When Garry Sobers' falling chances helped Sunny!
Sunil Gavaskar, Garry Sobers

Garfield Sobers is the greatest all-rounder of all time. Over 93 Tests, he smashed 8,032 runs, took 235 wickets and 109 catches, some gems in the slips. But on India’s 1971 tour of the Caribbean, the West Indian maestro quit Sunil Gavaskar no fewer than three times, giving an unintended fillip to the career of the young opener who was playing in his debut Test series. Gavaskar, who described Sobers as “the greatest cricketer I have ever seen” in his book ‘Idols’, detailed those missed opportunities in his autobiography ‘Sunny Days’.“I was happy to see Sobers grass a low-speed edge from Holder as I tried to drive him off the back foot. Sobers fell in the attempt but spilled the ball. It was a lucky break,” he wrote. The opportunity was offered when Sunny turned 20 and he went on to score 65 on debut. It was the only Test in which India recorded their first victory against the West Indies in Trinidad. Sobers also had a hand, literally, in Gavaskar getting his first ton. The opener wrote, “As I neared my first century, dark clouds began to gather and it began to rain. Play continued, however, and at 94 I was saved by perhaps the simplest of catches.”It happened that Sunny played forward to a flighted delivery from off-spinner Jack Noreiga. “The ball spun and bounced, I hit my glove and went to Sobers, who would have taken a dolly if he had been standing where he was before the ball was delivered.

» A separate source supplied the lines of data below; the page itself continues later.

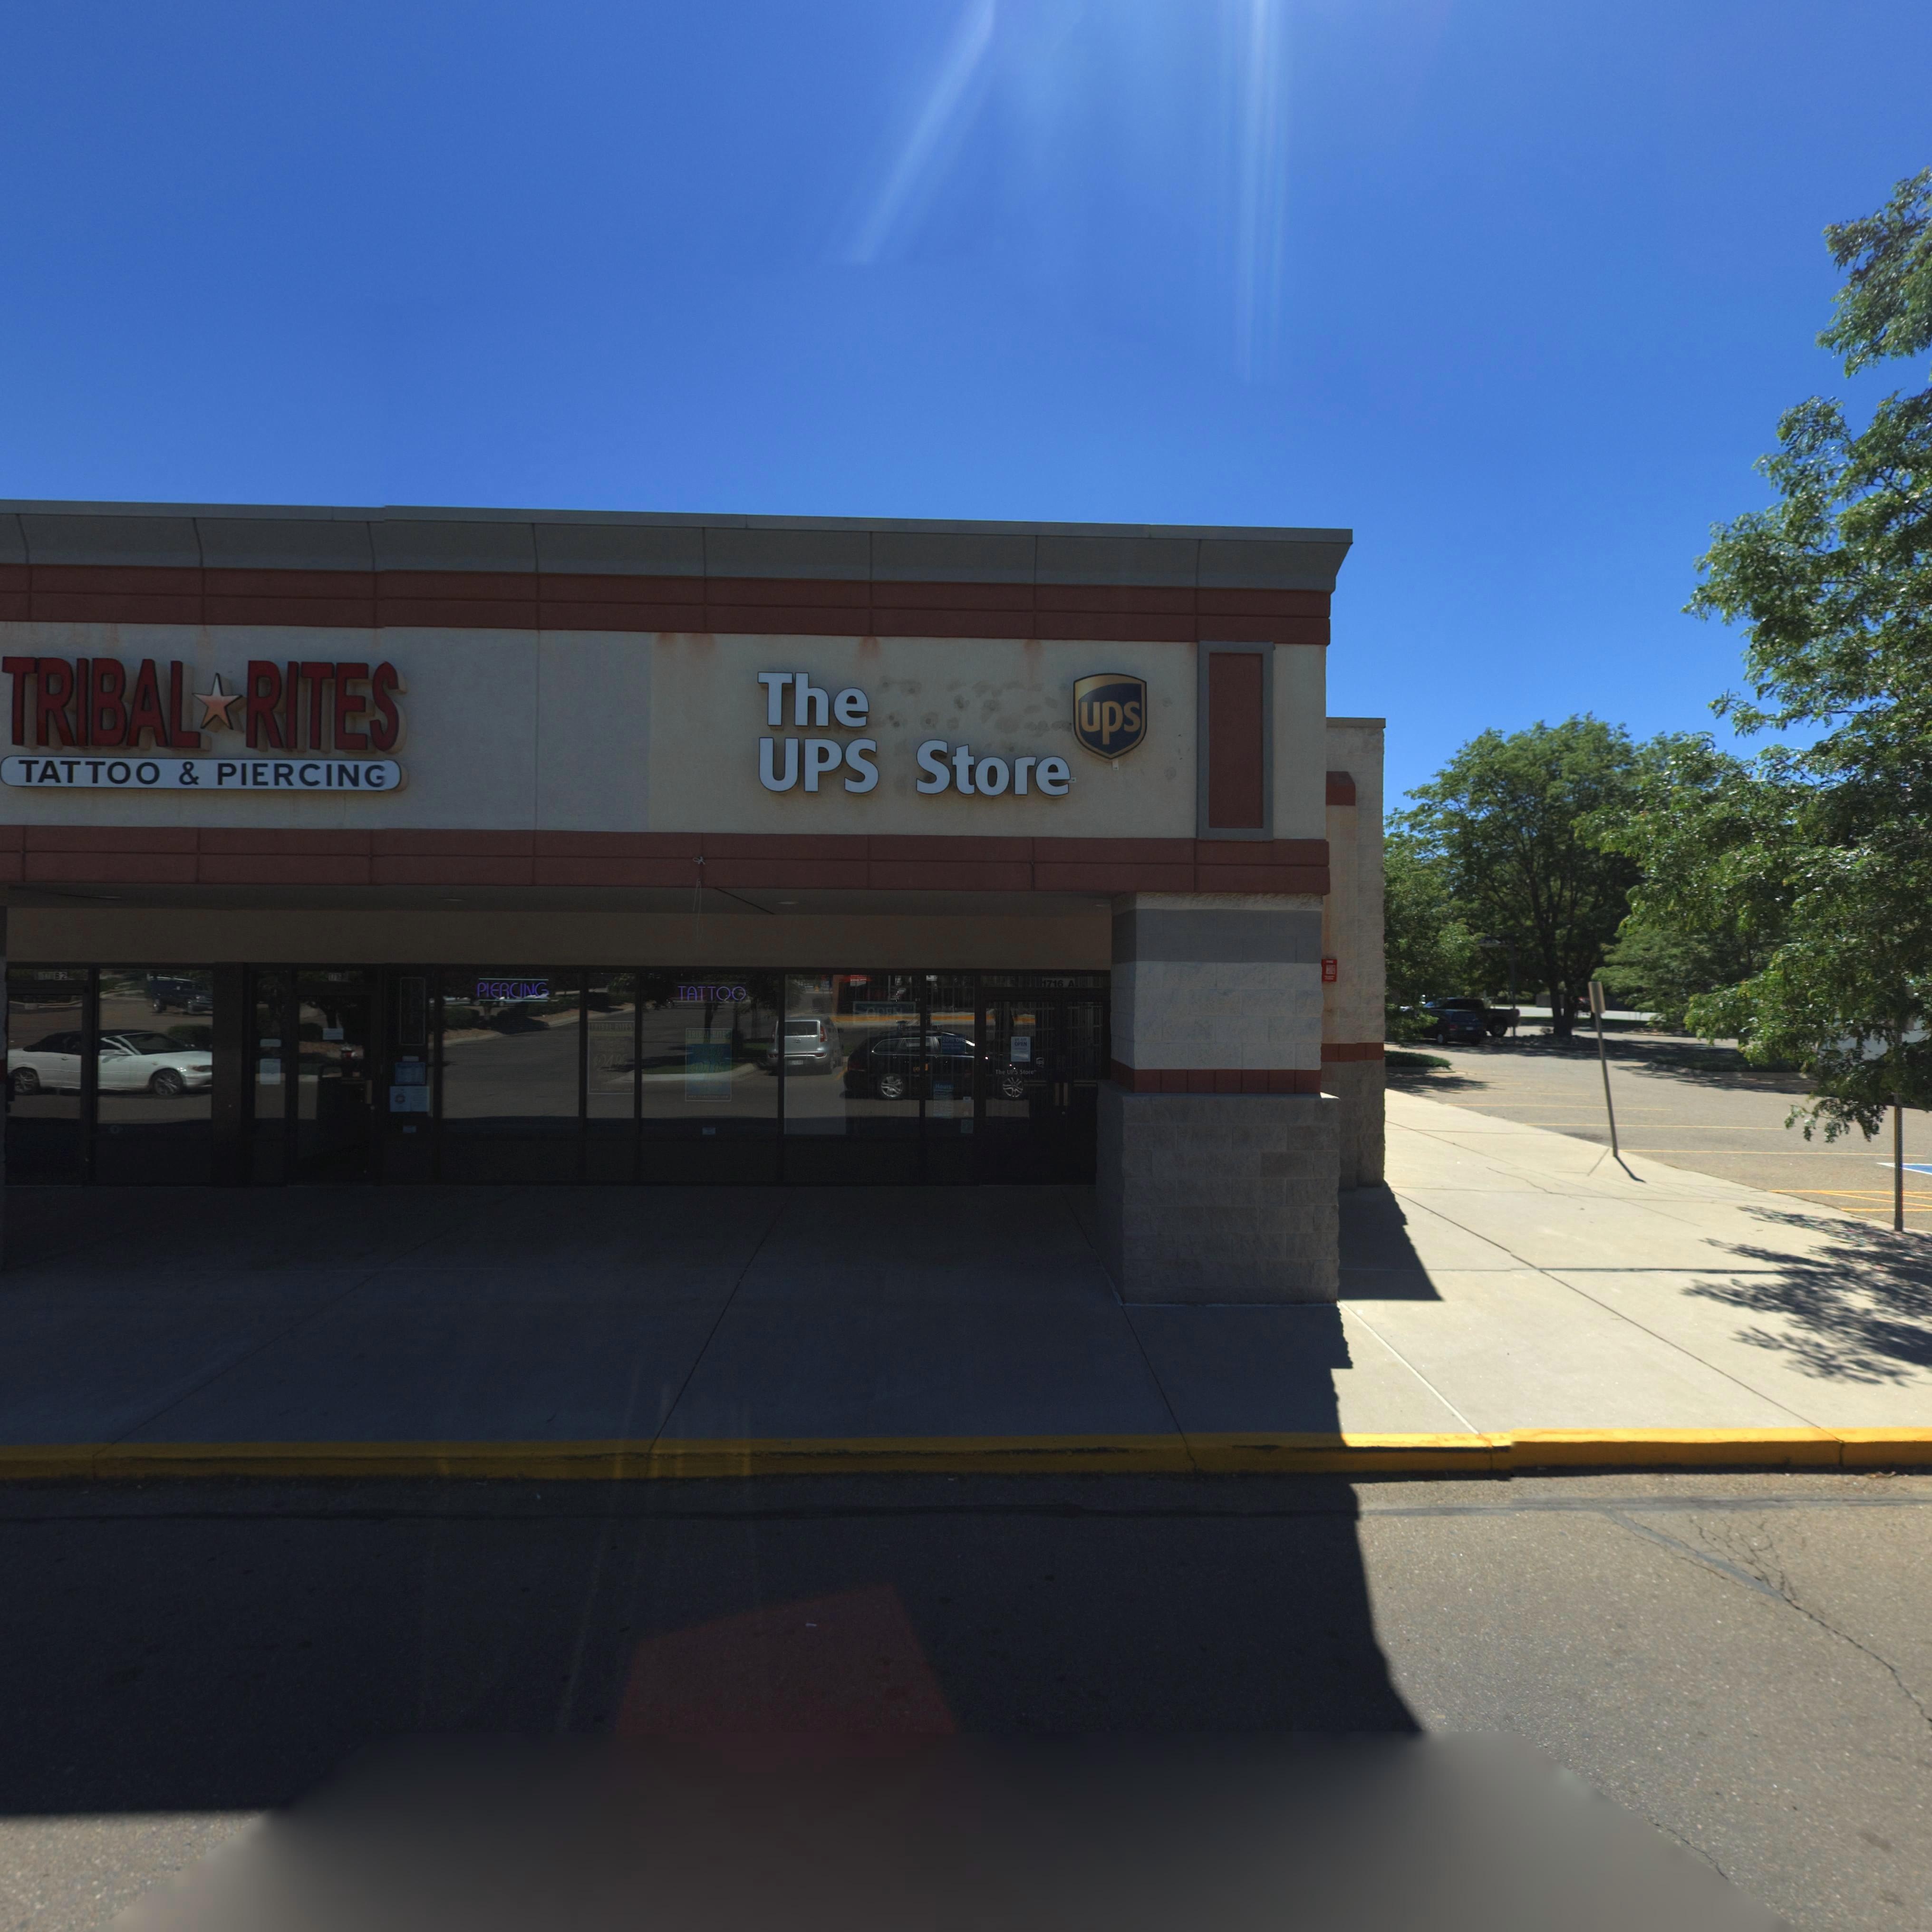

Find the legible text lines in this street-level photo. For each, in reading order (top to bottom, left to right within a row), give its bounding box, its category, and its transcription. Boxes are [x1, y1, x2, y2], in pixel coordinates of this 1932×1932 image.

[2, 655, 400, 753] BusinessName: TRIBAL*RITES
[757, 670, 869, 728] BusinessName: The
[1081, 700, 1141, 745] BusinessName: ups
[759, 737, 1070, 795] BusinessName: UPS Store
[41, 971, 67, 980] StreetNumber: 17** B2
[328, 973, 349, 982] StreetNumber: 1716 *
[1041, 979, 1075, 988] StreetNumber: 1716 A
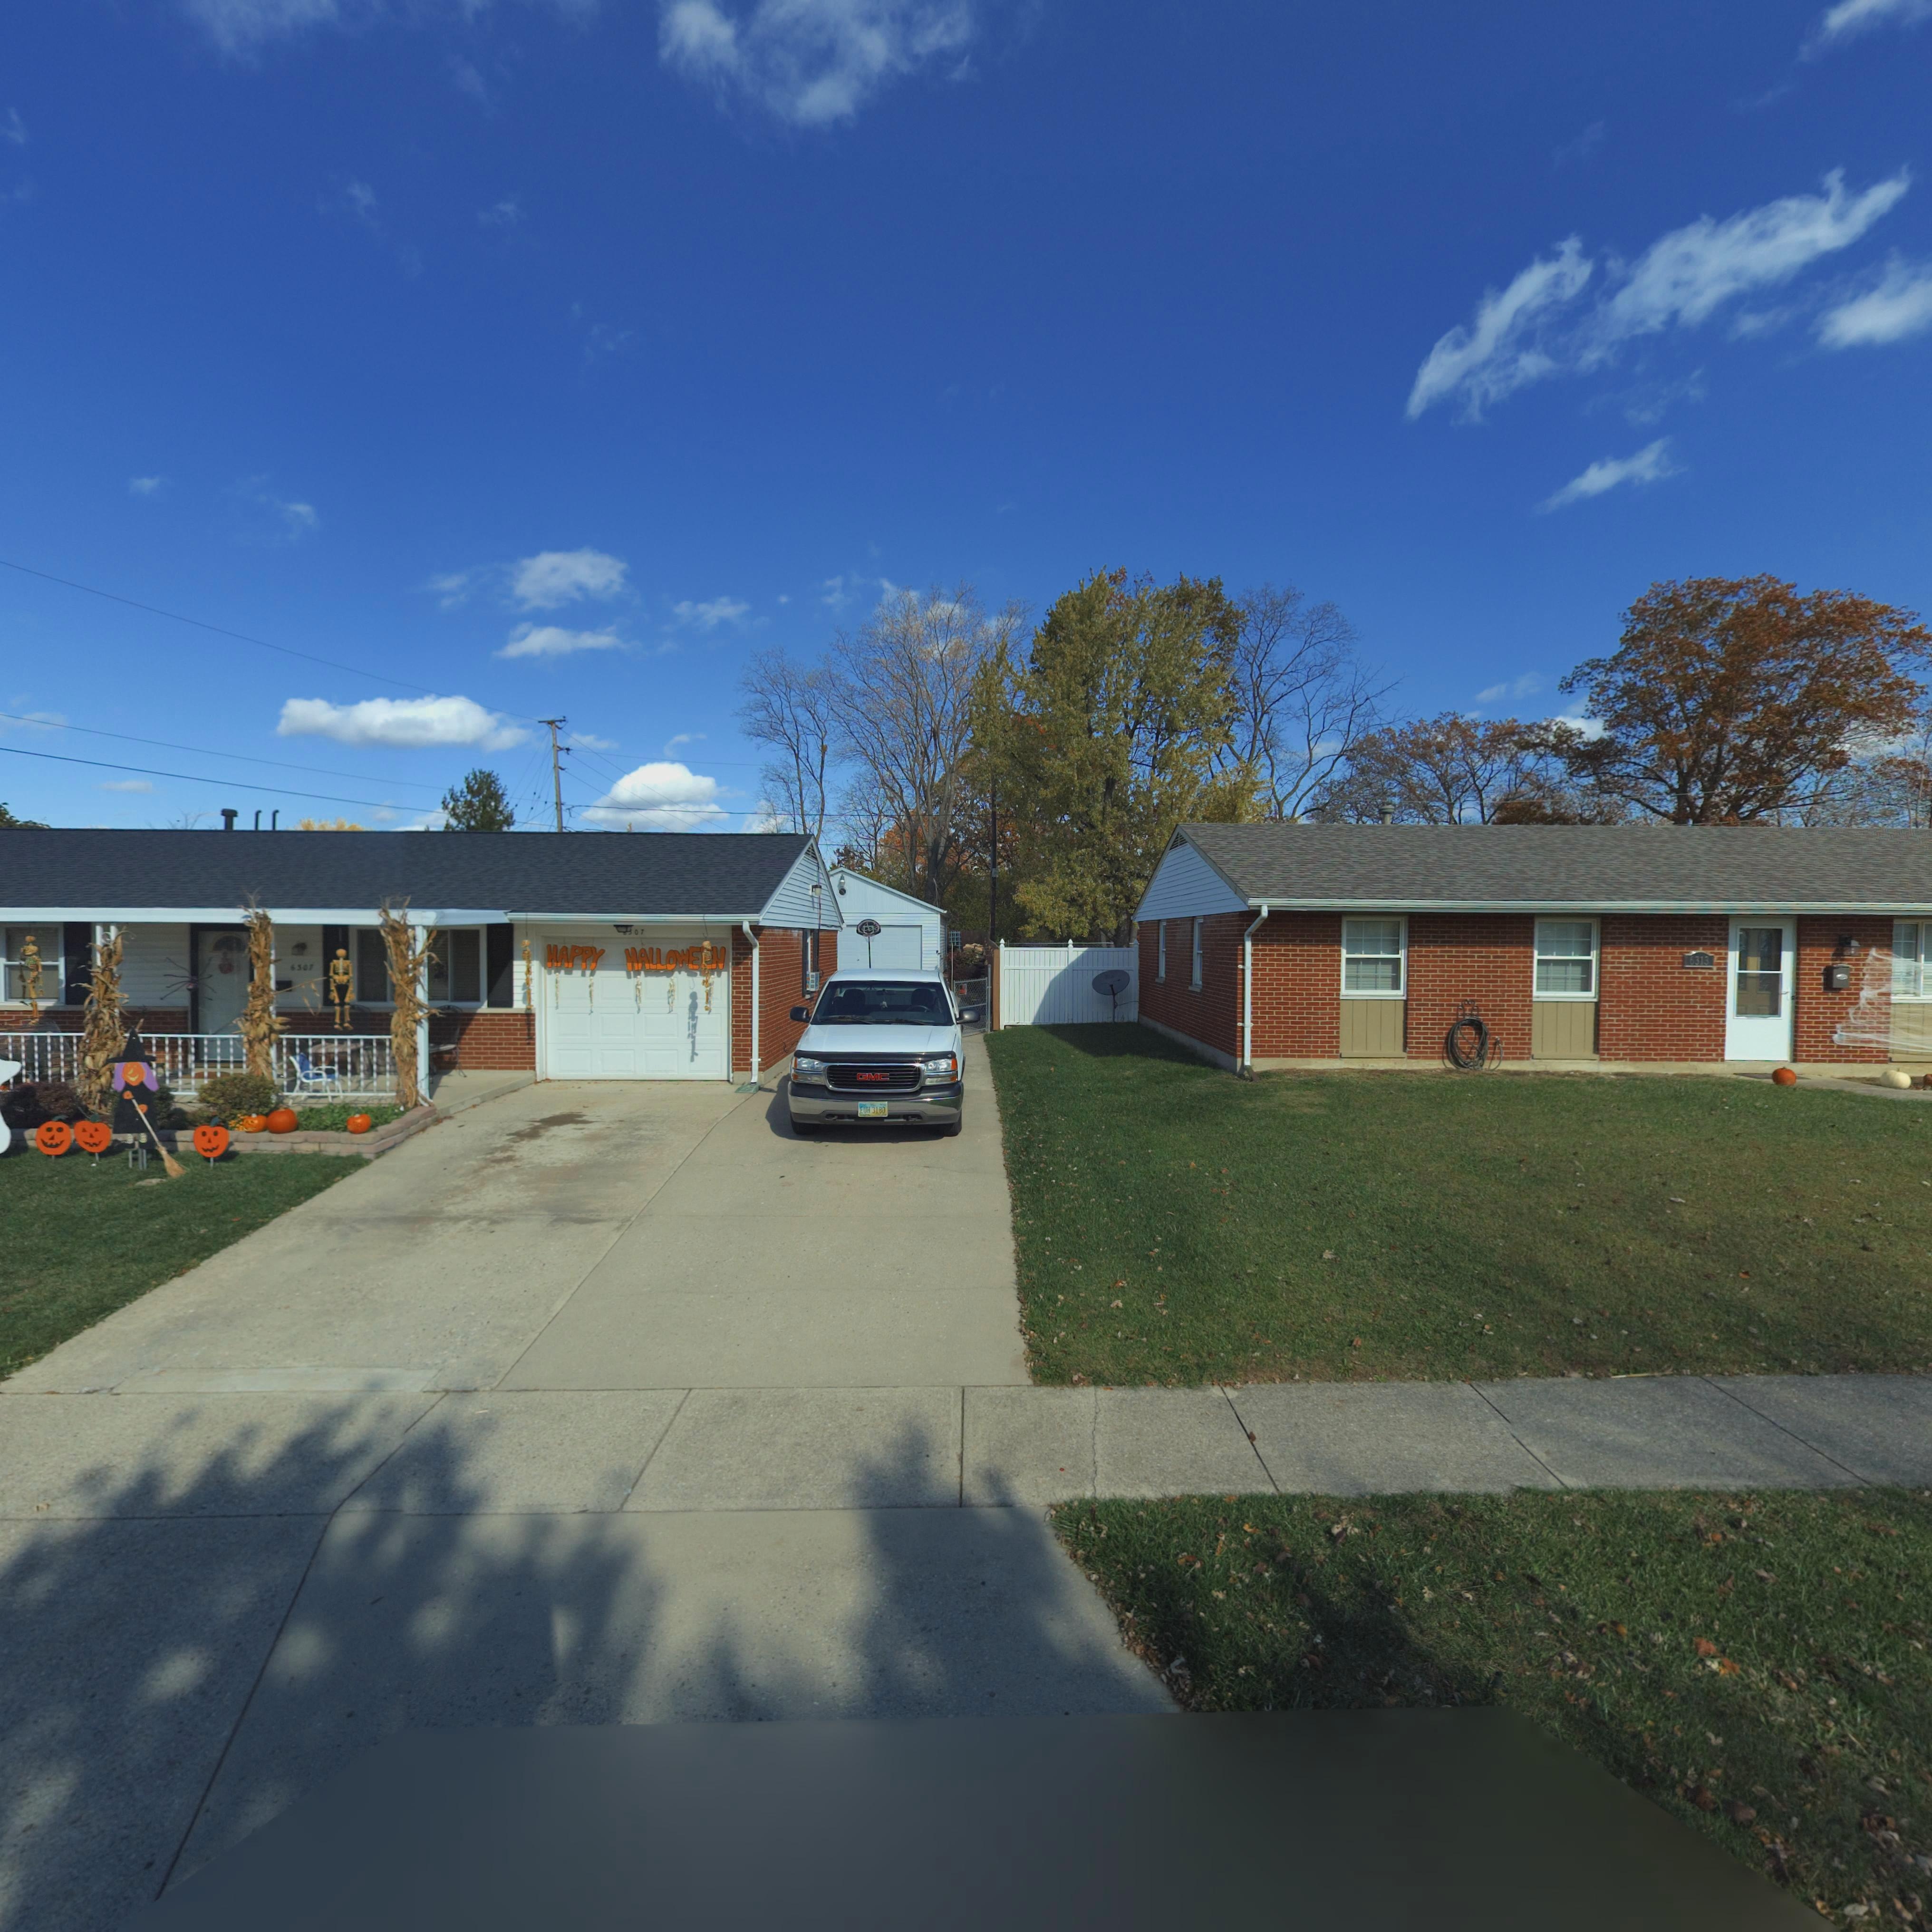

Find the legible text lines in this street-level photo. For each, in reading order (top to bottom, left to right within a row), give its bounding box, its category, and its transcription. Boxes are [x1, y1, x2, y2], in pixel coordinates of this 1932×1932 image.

[634, 928, 646, 936] StreetNumber: 07
[1689, 956, 1710, 966] StreetNumber: 6313
[289, 963, 315, 972] StreetNumber: 6307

But Garry, anticipating my forward defensive stroke, went forward,” wrote Gavaskar. Sobers missed the grab. “At the end of the over, Gary stood in front of me and said, ‘Maan, why are you chasing me, didn’t you see another fielder?’ He has dropped me three times so far and this last one was the easiest of the lot.Sunny scored 116.But the West Indian great took it all. Gavaskar scored 124 and 220 in the final Test, taking his run tally to a staggering 774 in the series. “As I walked back to the pavilion, Sobers smilingly tore off my hat,” Sunny wrote. Both cricketers were in the same side, Rest of the World, against Australia in 1971-72. Sobers’ 254 against Lillee and Co. in Melbourne was described by Donald Bradman as “the greatest since War”. And yet “the strange thing is that she has never worn leg guards in her life,” Sunny wrote.